Segment Start: INFORMATION

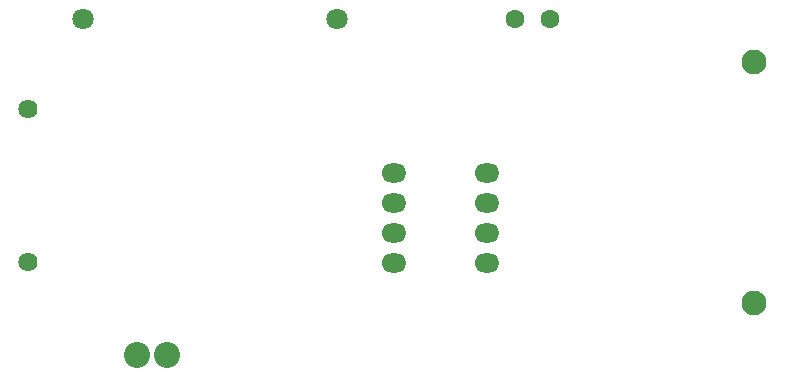
<source format=gts>
G04 Layer: TopSolderMaskLayer*
G04 EasyEDA v6.5.22, 2022-12-06 12:39:29*
G04 c6db78ffc0bd48839a298bbcf34fffd3,807727dff0ce494184415f470db24245,10*
G04 Gerber Generator version 0.2*
G04 Scale: 100 percent, Rotated: No, Reflected: No *
G04 Dimensions in millimeters *
G04 leading zeros omitted , absolute positions ,4 integer and 5 decimal *
%FSLAX45Y45*%
%MOMM*%

%ADD10C,2.1016*%
%ADD11C,2.2032*%
%ADD12C,1.6256*%
%ADD13C,1.6016*%
%ADD14C,1.8016*%
%ADD15O,2.1015960000000002X1.6256000000000002*%

%LPD*%
D10*
G01*
X7835889Y3008398D03*
G01*
X7835889Y5043396D03*
D11*
G01*
X2605498Y2565407D03*
G01*
X2859498Y2565407D03*
D12*
G01*
X1689100Y4650498D03*
G01*
X1689100Y3350501D03*
D13*
G01*
X6106292Y5410205D03*
G01*
X5806292Y5410205D03*
D14*
G01*
X2150795Y5410200D03*
G01*
X4300804Y5410200D03*
D15*
G01*
X4786604Y4102100D03*
G01*
X5576595Y4102100D03*
G01*
X4786604Y3848100D03*
G01*
X5576595Y3848100D03*
G01*
X4786604Y3594100D03*
G01*
X5576595Y3594100D03*
G01*
X4786604Y3340100D03*
G01*
X5576595Y3340100D03*
M02*

</source>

Segment End: INFORMATION

WHAT THIS TASK INVOLVES | With the images left out, output all the entries above exactly.

TASK SOLUTION |
<source format=gts>
G04 Layer: TopSolderMaskLayer*
G04 EasyEDA v6.5.22, 2022-12-06 12:39:29*
G04 c6db78ffc0bd48839a298bbcf34fffd3,807727dff0ce494184415f470db24245,10*
G04 Gerber Generator version 0.2*
G04 Scale: 100 percent, Rotated: No, Reflected: No *
G04 Dimensions in millimeters *
G04 leading zeros omitted , absolute positions ,4 integer and 5 decimal *
%FSLAX45Y45*%
%MOMM*%

%ADD10C,2.1016*%
%ADD11C,2.2032*%
%ADD12C,1.6256*%
%ADD13C,1.6016*%
%ADD14C,1.8016*%
%ADD15O,2.1015960000000002X1.6256000000000002*%

%LPD*%
D10*
G01*
X7835889Y3008398D03*
G01*
X7835889Y5043396D03*
D11*
G01*
X2605498Y2565407D03*
G01*
X2859498Y2565407D03*
D12*
G01*
X1689100Y4650498D03*
G01*
X1689100Y3350501D03*
D13*
G01*
X6106292Y5410205D03*
G01*
X5806292Y5410205D03*
D14*
G01*
X2150795Y5410200D03*
G01*
X4300804Y5410200D03*
D15*
G01*
X4786604Y4102100D03*
G01*
X5576595Y4102100D03*
G01*
X4786604Y3848100D03*
G01*
X5576595Y3848100D03*
G01*
X4786604Y3594100D03*
G01*
X5576595Y3594100D03*
G01*
X4786604Y3340100D03*
G01*
X5576595Y3340100D03*
M02*

</source>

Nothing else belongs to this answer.